§ EXTRACT
Remember the good old days when “a cushy desk job” was considered a good thing? Well, today, health experts agree that sitting too long at your desk is not only bad for your waistline, it’s harmful to your overall health. So, what can you do if your job has you deskbound for six or more hours a day?
Well, before we get into that, let’s first take a look at some of the shocking ways your desk job could be compromising your health.
- Neurological Risks: Several studies have linked a sedentary lifestyle to brain damage and an increased risk of developing Alzheimer’s disease. In one UCLA study, published by the scientific journal PLOS earlier this year, researchers discovered that sedentary middle-aged and older adults developed thinning in the areas of the brain linked to memory. Even more disturbing than that finding is the fact that high levels of exercise did not seem to undo the negative effects of sitting too much.

§ WORK TO BE COMPLETED
In the passage on desk jobs and health, turn the paragraph beginning "Neurological Risks" into a short bulleted list that keeps its main facts.

[Data entries]
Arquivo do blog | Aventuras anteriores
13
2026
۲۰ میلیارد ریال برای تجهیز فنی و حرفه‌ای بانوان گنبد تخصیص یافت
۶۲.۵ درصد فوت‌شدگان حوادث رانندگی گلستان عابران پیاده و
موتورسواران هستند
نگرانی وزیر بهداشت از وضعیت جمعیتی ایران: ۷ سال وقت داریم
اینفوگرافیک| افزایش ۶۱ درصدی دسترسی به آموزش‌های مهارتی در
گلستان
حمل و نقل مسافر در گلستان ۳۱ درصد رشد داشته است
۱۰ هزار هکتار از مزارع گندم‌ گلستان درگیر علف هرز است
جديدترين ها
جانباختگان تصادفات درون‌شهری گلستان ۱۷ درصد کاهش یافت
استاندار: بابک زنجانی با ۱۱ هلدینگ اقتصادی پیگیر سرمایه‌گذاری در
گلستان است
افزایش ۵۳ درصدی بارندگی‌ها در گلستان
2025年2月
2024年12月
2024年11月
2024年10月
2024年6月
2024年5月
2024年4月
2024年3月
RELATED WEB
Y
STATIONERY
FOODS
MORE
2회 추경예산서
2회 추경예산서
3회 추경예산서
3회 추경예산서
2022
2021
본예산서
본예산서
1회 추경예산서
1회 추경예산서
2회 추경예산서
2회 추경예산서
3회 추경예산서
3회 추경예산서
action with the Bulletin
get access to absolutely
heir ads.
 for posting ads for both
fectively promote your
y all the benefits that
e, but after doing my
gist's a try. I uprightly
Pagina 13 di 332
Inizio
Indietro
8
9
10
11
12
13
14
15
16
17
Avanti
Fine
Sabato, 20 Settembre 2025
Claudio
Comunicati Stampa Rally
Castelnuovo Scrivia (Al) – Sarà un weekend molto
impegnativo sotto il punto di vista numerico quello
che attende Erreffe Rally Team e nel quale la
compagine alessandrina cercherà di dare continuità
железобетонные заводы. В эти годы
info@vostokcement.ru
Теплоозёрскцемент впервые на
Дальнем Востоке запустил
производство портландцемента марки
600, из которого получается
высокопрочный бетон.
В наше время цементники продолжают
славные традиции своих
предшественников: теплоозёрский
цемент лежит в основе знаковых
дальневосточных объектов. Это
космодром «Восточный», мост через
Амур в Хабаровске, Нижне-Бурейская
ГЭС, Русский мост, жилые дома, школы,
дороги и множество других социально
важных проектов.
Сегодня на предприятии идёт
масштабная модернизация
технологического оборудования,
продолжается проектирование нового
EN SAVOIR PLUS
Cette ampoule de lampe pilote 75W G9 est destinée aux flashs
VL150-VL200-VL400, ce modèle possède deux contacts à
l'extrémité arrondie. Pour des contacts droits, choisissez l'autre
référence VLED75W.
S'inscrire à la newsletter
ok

§ WRITTEN RESPONSE
- Several studies have linked a sedentary lifestyle to brain damage and a higher risk of Alzheimer's disease.
- A UCLA study, published earlier this year in the scientific journal PLOS, found that sedentary middle-aged and older adults developed thinning in brain areas linked to memory.
- High levels of exercise did not appear to undo the negative effects of sitting too much.